Le rapport conclusif de la mission Article IV 2026 du FMI sur le Luxembourg, publié le 6 mai, livre un diagnostic familier mais au ton plus tranchant : le cycle de la construction a touché son point bas, les prix et les transactions remontent, mais le déséquilibre structurel entre l'offre et la demande qui a défini la crise de 2020-2024 demeure intact.
« Le marché immobilier a commencé à se redresser, mais des vulnérabilités subsistent », écrit le Fonds. Une formule diplomatique pour désigner le problème qui a dominé deux cycles électoraux successifs et qui reste la principale contrainte pesant sur la compétitivité du marché du travail luxembourgeois.
Le tableau macroéconomique
Le solde des administrations publiques est passé d'un excédent d'environ 1 % du PIB en 2024 à un déficit de 2 % du PIB en 2025, et le FMI s'attend à ce qu'il reste à ce niveau en 2026, sous l'effet du paquet pouvoir d'achat, d'une subvention sur le réseau électrique, de la hausse des dépenses de défense et d'une masse salariale publique élevée. La croissance du PIB est projetée à 1,2 % en 2026, avec un rebond à 1,7 % en 2027 — sensiblement en deçà de la prévision de 1,6 % formulée avant les chocs géopolitiques récents. Le chômage demeure supérieur à 6 % ; l'inflation atteindrait 2,6 % en 2026.
La dette publique reste faible en comparaison internationale et l'orientation budgétaire « globalement neutre » que recommande le FMI ne pose pas de problème d'ampleur. C'est sur la composition — où va la dépense — que le Fonds insiste.
Le chapitre logement, sans détour
La prescription du FMI tient en trois lignes :
- Accélérer les instruments du côté de l'offre. Le Fonds soutient l'impôt sur la mobilisation du foncier inscrit à l'agenda législatif mais demande un taux plancher relevé et un abaissement des abattements dans la formule d'évaluation du terrain. En clair : la version votée doit pénaliser suffisamment la rétention foncière pour libérer effectivement des parcelles.
- Mettre fin aux soutiens non ciblés du côté de la demande. Les subventions et crédits d'impôt versés aux acquéreurs sans condition de revenus alimentent directement les prix sur un marché tendu. Le Fonds plaide pour leur extinction progressive.
- Maintenir l'investissement public dans le logement social et abordable que l'État a renforcé en 2025, en parallèle des 135 millions d'euros annoncés l'an dernier en mesures d'urgence.

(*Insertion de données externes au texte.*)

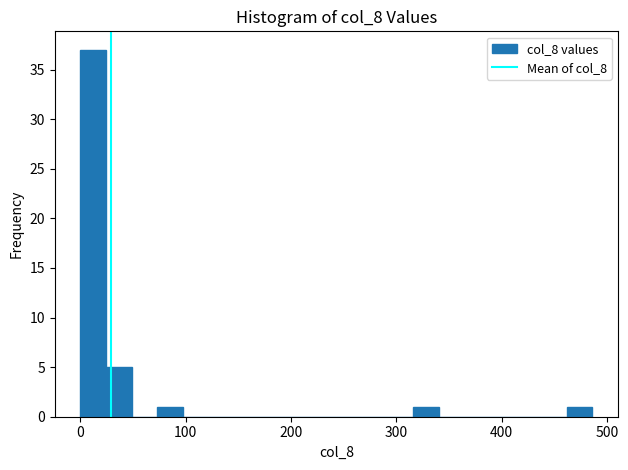

Around what value on the x-axis is the tallest bar? Give the approximate position of its centre, as read against the axis.

10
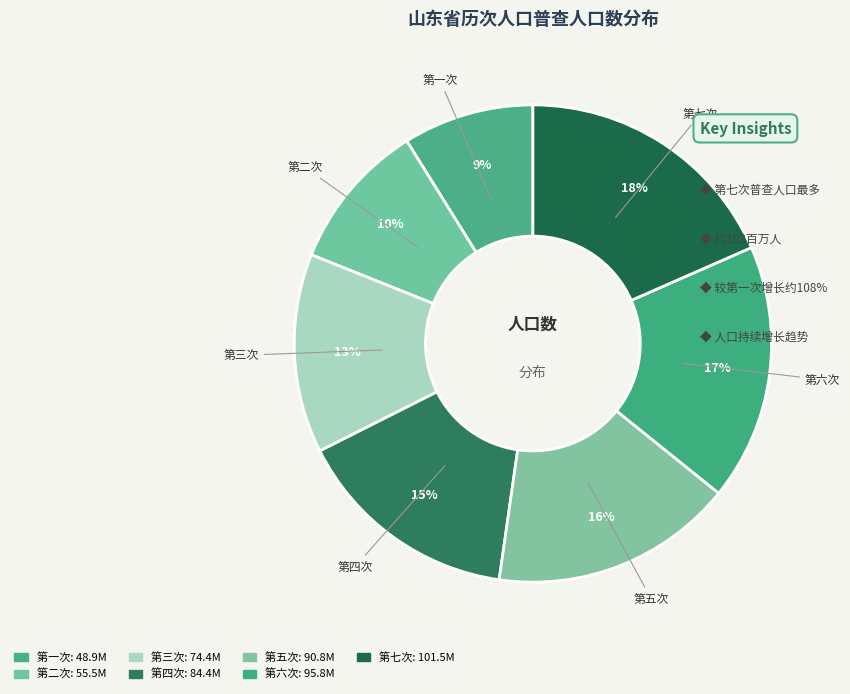

How many segments does this pie chart have?

7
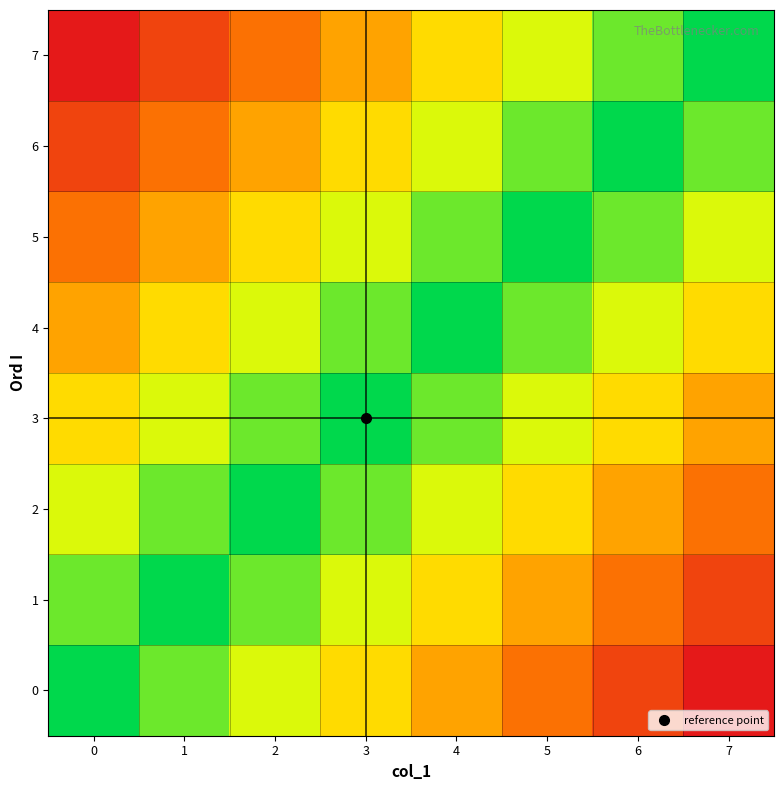

Count the number of categories in the chart.

8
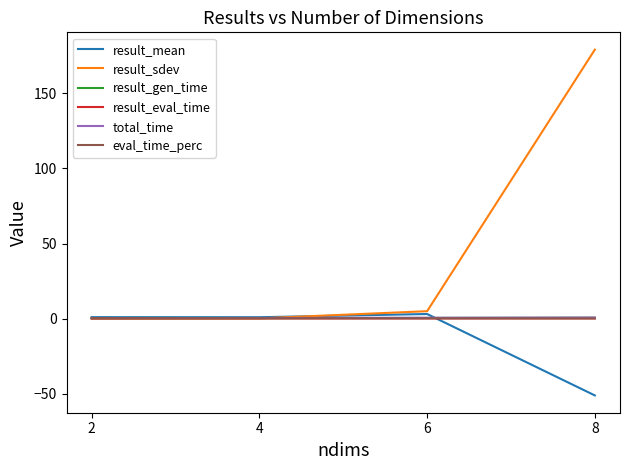

Which category has the highest value across all series?

8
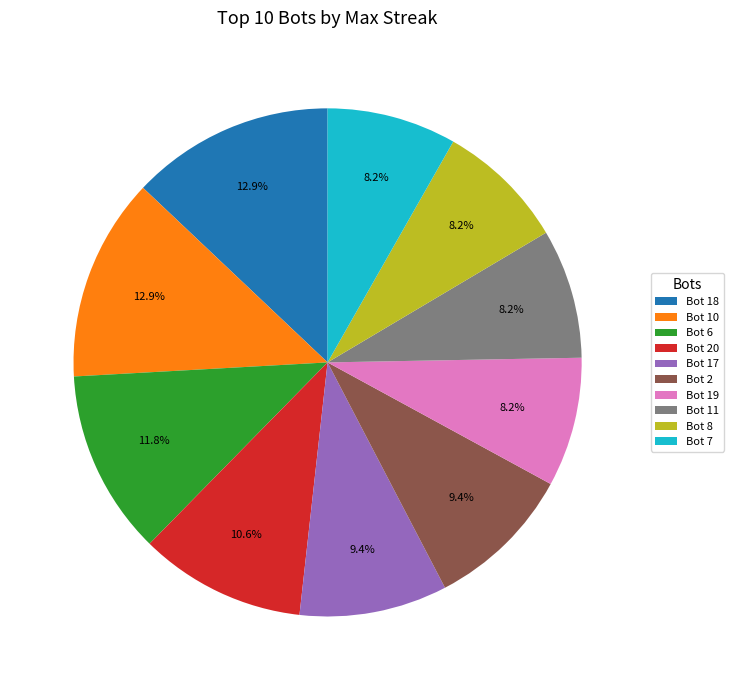

Do Bot 6 and Bot 17 together represent more than half of the pie?

No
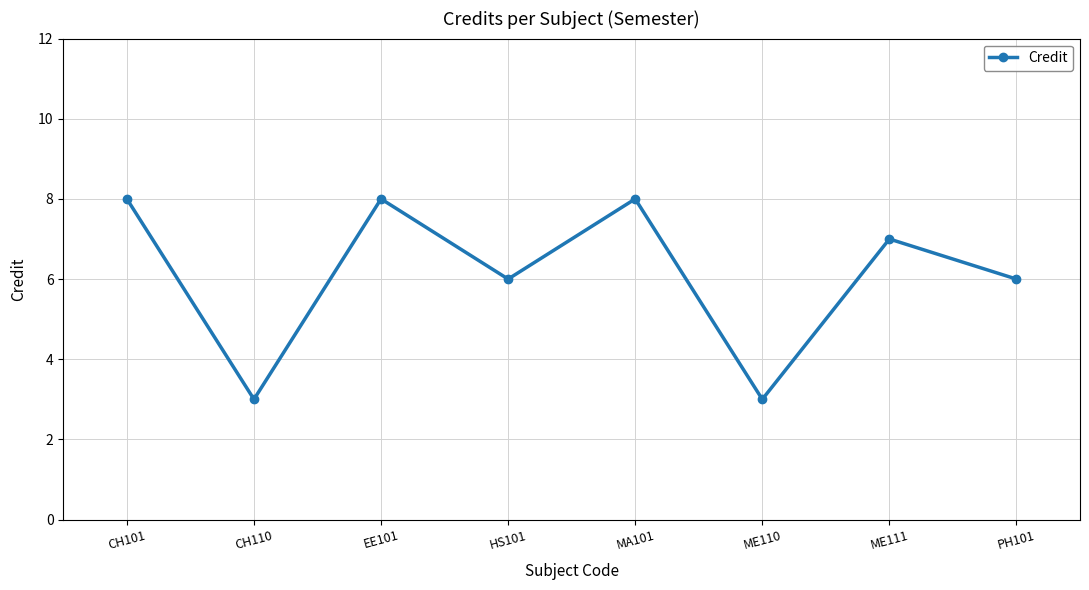

Which has a higher value, EE101 or PH101?

EE101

Le Premier ministre Luc Frieden a affirmé publiquement que « la crise de la construction est largement derrière nous ». Le FMI nuance : la reprise est bienvenue, mais elle ne produit pas par elle-même de logements supplémentaires, et l'écart entre prix et revenus qui a poussé des milliers de frontaliers à faire le trajet depuis la France, la Belgique ou l'Allemagne plutôt que de s'installer reste entier.
Au-delà du logement : fiscalité, travail, retraites
La mission Article IV pointe également trois réformes structurelles dont le calendrier dépend désormais du gouvernement :
- Le passage à l'imposition individuelle, salué pour les incitations qu'il crée à l'emploi des seconds apporteurs de revenus. Le coût budgétaire est estimé par le Fonds à « environ 1 % du PIB par an à partir de 2028 ».
- Une flexibilisation de l'indexation automatique des salaires, afin d'aligner la dynamique salariale sur la productivité plutôt que sur les chocs inflationnistes importés.
- La réforme des pensions de 2026, qualifiée de « bienvenue et opportune » — mais seulement comme une première étape. Sans ajustements paramétriques supplémentaires, la viabilité de long terme n'est pas garantie.
Pourquoi c'est important
L'économie luxembourgeoise, par nature très ouverte, est exposée aux cycles européens et à une base de recettes concentrée. Le verdict 2026 du FMI n'est pas alarmiste ; il rappelle que la marge de manœuvre budgétaire qui fait la singularité du pays se réduit, et que le logement reste le seul problème dont la non-résolution érode lentement tout le reste : compétitivité, démographie, capital politique.
Le prochain test sera le cycle budgétaire 2027. À cette échéance, le calibrage de l'impôt sur la mobilisation du foncier sera arrêté, la réforme de l'imposition individuelle aura pris effet, et le marché immobilier aura disposé de deux trimestres supplémentaires pour confirmer ou infirmer le diagnostic de « reprise fragile » posé par le FMI.